Work instruction 1:
Answer these questions using the article on Kim Young-hoon.
(a) On what date did he take office as minister of employment and labor?
(b) Who held the post before him?
(c) What subject did he study for his bachelor's degree at Dong-A University?
Work instruction 2: Sum up the article on Kim Young-hoon in two sentences.
Work instruction 3: Continue the article on Kim Young-hoon from where it stops.

Given text:
######

Minister of Employment and Labor
- Incumbent
- Assumed office 21 July 2025
- President: Lee Jae Myung
- Prime Minister: Kim Min-seok Han Seong-sook
- Preceded by: Kim Moon-soo

Personal details
- Born: 1968 (age 57–58) Busan, South Korea
- Party: Democratic Party
- Other political affiliations: Justice Party Democratic Alliance of Korea (formerly)
- Alma mater: Dong-A University (BS) Sungkonghoe University (MA)

Korean name
- Hangul: 김영훈
- RR: Gim Yeonghun
- MR: Kim Yŏnghun

= Kim Young-hoon (politician) =

South Korean politician (born 1968)

Kim Young-hoon (born 1968) is a South Korean labor activist and politician who has served as the country's minister of employment and labor since July 2025.

==Early life and education==
Kim was born in 1968 in Busan, South Korea. He graduated from Masan Central High School and studied Bachelor of Science (B.S.) in Animal Science at Dong-A University. He later took Master of Arts (M.A.) in Political Science at the Graduate School of NGO Studies at Sungkonghoe University.

######

Source data:
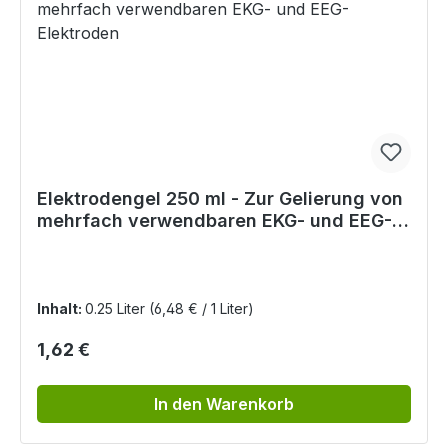
Elektrodengel 250 ml - Zur Gelierung von
mehrfach verwendbaren EKG- und EEG-
Elektroden
Inhalt:
0.25 Liter
(6,48 € / 1 Liter)
Regulärer Preis:
1,62 €
In den Warenkorb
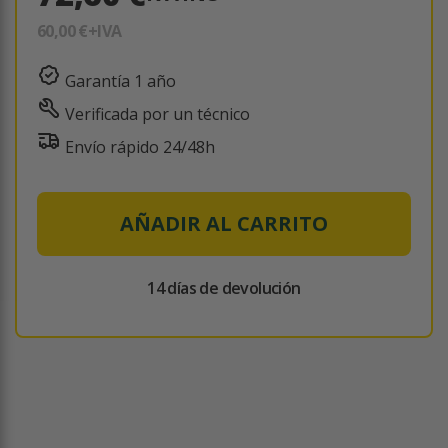
60,00 €
+IVA
Garantía 1 año
Verificada por un técnico
Envío rápido 24/48h
AÑADIR AL CARRITO
14 días de devolución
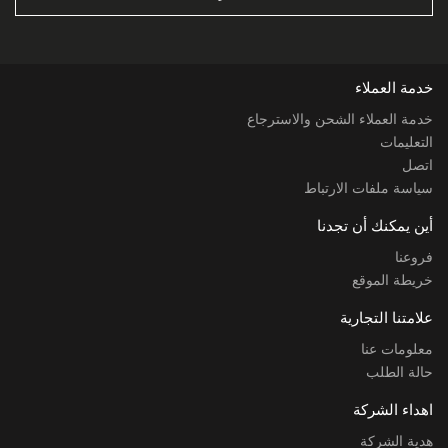
خدمة العملاء
خدمة العملاء الشحن والاسترجاع
التعليمات
اتصل
سياسة ملفات الارتباط
أين يمكنك أن تجدنا
فروعنا
خريطة الموقع
علامتنا التجارية
معلومات عنا
حالة الطلب
اهداء الشركة
هدية الشركة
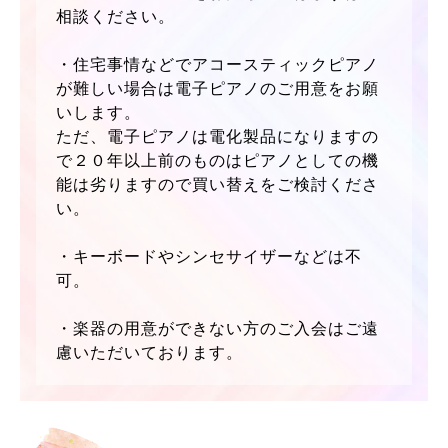
相談ください。
・住宅事情などでアコースティックピアノ
が難しい場合は電子ピアノのご用意をお願
いします。
ただ、電子ピアノは電化製品になりますの
で２０年以上前のものはピアノとしての機
能は劣りますので買い替えをご検討くださ
い。
・キーボードやシンセサイザーなどは不
可。
・楽器の用意ができない方のご入会はご遠
慮いただいております。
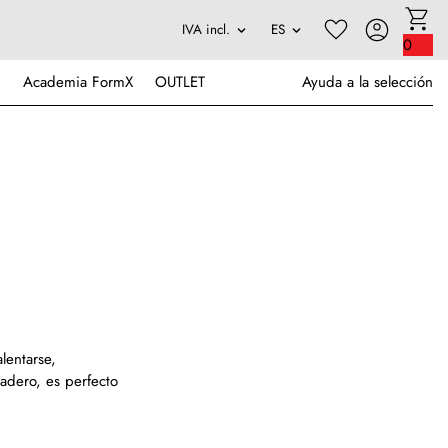
0
Academia FormX
OUTLET
Ayuda a la selección
lentarse,
adero, es perfecto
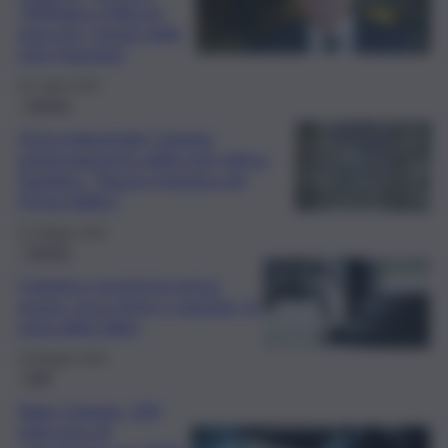
“Affidata a Sidra la
gara per i lavori nella
rete fognaria”
25 Luglio 2026
Catania
Zona Industriale Catania,
potenziamento della rete idrica.
Trantino: “Nuovo impulso per
l’Etna Valley”
31 Maggio 2026
Catania
Catania e provincia senza
acqua, ecco dove e quando: la
nota della Sidra
19 Maggio 2026
Fatti
Sidra Catania, 250
mila euro di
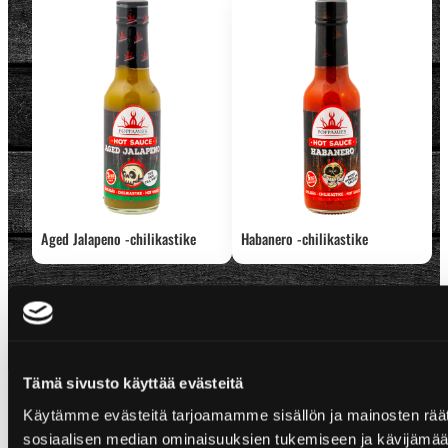
Aged Jalapeno -chilikastike
Habanero -chilikastike
Tämä sivusto käyttää evästeitä
Käytämme evästeitä tarjoamamme sisällön ja mainosten räät
sosiaalisen median ominaisuuksien tukemiseen ja kävijäm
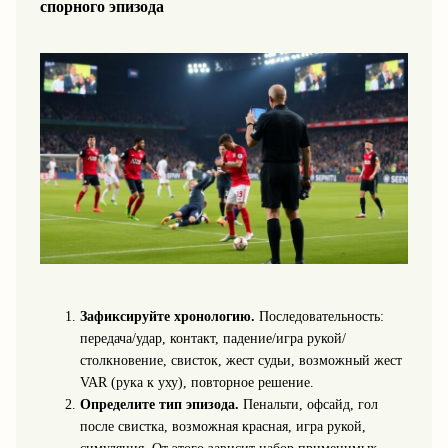
спорного эпизода
Зафиксируйте хронологию.
Последовательность:
передача/удар, контакт, падение/игра рукой/
столкновение, свисток, жест судьи, возможный жест
VAR (рука к уху), повторное решение.
Определите тип эпизода.
Пенальти, офсайд, гол
после свистка, возможная красная, игра рукой,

######

Task response 1:
(a) 21 July 2025
(b) Kim Moon-soo
(c) Animal Science

Task response 2: Kim Young-hoon, born in Busan in 1968, is a South Korean labor activist and politician who has been the country's minister of employment and labor since July 2025. After graduating from Masan Central High School, he earned a B.S. in Animal Science at Dong-A University and later an M.A. in Political Science at Sungkonghoe University's Graduate School of NGO Studies.

Task response 3:
==Career==
He began his career as a railroad engineer in 1992 at the Korea Railroad Corporation (KORAIL). There, he came to serve as the head of the Busan branch of the railroad union in 2000 and as national Chairperson in 2004. He held the position of Chairperson of the Korean Confederation of Trade Unions (KCTU) from 2010 to 2012.

Kim entered politics by joining the Justice Party in 2017. He assisted President Lee Jae Myung in presidential elections. In April 2024, he received the 20th proportional representation seat from the Democratic Party's satellite party, the Democratic Alliance.

In 2025, the presidential office designated the candidate, saying, "We expect him to play a role in strengthening the rights of workers through reducing industrial accidents, amending the yellow envelope law, and implementing a 4.5-day workweek."